Citigroup, which has received about $45 billion in U.S. bailout funds, rose 5.9 percent to $2.68 for the second biggest gain in the Dow industrial average after American Express Co. JPMorgan, the largest U.S. bank by market value, climbed 5.9 percent to $28.14.

Geithner said in a Bloomberg Television interview that financial markets appeared to be recovering and praised international efforts to counter the economic crisis.

‘Encouraging Signs’

“You’re seeing encouraging signs of improvement in our markets -- we want to reinforce that,” Geithner said. “I’ve never seen this much support, this much consensus.”

General Motors Corp. fell as much as 19 percent before paring its loss and closing down 0.5 percent at $1.93. President Barack Obama believes a quick, negotiated bankruptcy is the most likely way for GM to restructure and become competitive, people familiar with the matter said.

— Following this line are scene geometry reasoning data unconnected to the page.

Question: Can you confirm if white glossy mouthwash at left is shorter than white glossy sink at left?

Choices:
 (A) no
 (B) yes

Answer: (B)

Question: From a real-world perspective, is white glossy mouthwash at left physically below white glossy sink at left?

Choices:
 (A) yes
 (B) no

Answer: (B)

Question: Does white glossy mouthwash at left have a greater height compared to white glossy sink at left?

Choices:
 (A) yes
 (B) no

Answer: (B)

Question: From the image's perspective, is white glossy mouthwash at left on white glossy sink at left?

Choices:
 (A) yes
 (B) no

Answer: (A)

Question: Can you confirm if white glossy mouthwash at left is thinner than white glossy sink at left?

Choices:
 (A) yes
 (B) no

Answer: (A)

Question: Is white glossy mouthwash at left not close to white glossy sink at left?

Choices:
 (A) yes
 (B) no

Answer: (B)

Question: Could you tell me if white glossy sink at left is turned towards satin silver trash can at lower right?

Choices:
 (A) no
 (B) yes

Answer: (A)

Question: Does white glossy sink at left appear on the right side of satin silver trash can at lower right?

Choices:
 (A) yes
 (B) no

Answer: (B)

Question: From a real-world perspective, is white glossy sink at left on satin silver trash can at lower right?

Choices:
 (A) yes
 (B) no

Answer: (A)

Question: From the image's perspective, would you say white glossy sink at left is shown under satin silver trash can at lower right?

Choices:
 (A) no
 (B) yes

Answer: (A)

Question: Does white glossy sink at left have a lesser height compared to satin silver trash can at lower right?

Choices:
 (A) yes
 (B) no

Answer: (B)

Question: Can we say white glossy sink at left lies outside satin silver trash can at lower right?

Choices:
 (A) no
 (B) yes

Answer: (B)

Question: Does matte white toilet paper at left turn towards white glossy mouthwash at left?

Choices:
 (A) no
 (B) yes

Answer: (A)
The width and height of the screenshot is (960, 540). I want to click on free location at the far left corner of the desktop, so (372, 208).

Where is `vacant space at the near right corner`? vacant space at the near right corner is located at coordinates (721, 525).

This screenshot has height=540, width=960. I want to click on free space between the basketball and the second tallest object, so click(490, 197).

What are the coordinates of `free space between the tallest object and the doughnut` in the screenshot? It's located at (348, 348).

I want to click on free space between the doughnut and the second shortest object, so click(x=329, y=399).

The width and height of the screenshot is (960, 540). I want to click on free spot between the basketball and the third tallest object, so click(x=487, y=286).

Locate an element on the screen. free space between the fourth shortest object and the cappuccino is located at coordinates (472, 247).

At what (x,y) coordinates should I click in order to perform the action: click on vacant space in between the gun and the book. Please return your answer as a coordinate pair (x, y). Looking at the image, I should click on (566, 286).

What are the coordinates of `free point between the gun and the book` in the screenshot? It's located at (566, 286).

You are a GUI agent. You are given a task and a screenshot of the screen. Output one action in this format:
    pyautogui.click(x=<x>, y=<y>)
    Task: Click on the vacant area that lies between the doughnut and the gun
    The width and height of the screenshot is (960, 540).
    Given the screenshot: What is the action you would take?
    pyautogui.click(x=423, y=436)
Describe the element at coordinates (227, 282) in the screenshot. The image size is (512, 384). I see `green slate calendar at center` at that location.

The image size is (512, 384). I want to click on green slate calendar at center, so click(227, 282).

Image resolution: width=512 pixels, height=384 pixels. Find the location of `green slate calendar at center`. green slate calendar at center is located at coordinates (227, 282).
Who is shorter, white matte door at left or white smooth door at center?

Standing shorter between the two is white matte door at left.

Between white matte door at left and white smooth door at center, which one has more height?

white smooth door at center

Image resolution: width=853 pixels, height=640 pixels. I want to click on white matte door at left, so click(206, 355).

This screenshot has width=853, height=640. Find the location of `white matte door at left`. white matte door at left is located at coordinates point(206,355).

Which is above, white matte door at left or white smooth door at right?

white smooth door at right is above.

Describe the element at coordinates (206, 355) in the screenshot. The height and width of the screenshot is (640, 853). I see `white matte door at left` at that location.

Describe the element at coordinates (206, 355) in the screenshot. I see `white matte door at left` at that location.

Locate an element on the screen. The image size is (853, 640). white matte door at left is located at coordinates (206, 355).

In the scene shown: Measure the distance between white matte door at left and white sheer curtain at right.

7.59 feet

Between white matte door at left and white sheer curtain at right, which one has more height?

Obama also is prepared to let Chrysler LLC go bankrupt and be sold off piecemeal if the third-largest U.S. automaker can’t form an alliance with Fiat SpA, said members of Congress who were briefed on the GM and Chrysler situation before the president said two days ago that the automakers’ viability plans were insufficient.

Huntington Bancshares Inc. rose 15 percent to $1.90. The Ohio-based bank restructured its relationship with Franklin Credit Management Corp. for a 0.29 percentage point increase in its tangible common equity ratio and one-time savings of $160 million, it said.

Economy Watch

Nine of 10 industry groups in the S&P 500 advanced as a stronger-than-expected reading in the Institute for Supply Management’s factory index coupled with the housing data signaled the economy may be stabilizing. The ISM’s manufacturing index climbed to 36.3 in March, a third consecutive gain that brought it closer to the reading of 50 that differentiates between contraction and growth.

The data helped the market overcome an early slump spurred by concern over GM and a report by ADP Employer Services that showed employers cut 742,000 workers in March, more than economists estimated.

The market’s gains were limited as Celgene Corp. led S&P 500 health-care companies, the index’s second-biggest group, to the only decline among 10 industries.

Health Shares Slump

Celgene fell 13 percent, the most since September, to $38.47. The biotechnology company that makes most of its sales from the cancer drug Revlimid said it expects 2009 profit at the lower end of its previously forecast range.

Apollo Group Inc. lost 15 percent to $66.46, the steepest lost in the S&P 500. The owner of the for-profit University of Phoenix was cut to “neutral” from “outperform” at Robert W. Baird Ltd., which cited lower 2010 earnings estimates, increased investments and potentially higher bad debt.

Aflac Inc. dropped 3.2 percent to $18.75. S&P downgraded hybrid debt issued by more than 60 European firms. Aflac, the largest seller of supplemental insurance, said in February that downgrades of such securities may force the company to take more writedowns this year.

The ouster of GM and Citigroup from News Corp.’s global stock index is leading to calls for Rupert Murdoch’s company to also remove them from the 112-year-old Dow Jones Industrial Average.

GM and Citigroup were dropped from the 150-stock Global Dow after “extraordinary market conditions” pushed down the shares more than 88 percent in the past year, News Corp. said in a March 27 press release. They are among five stocks in the 30- company Dow industrials that closed below $10 this year.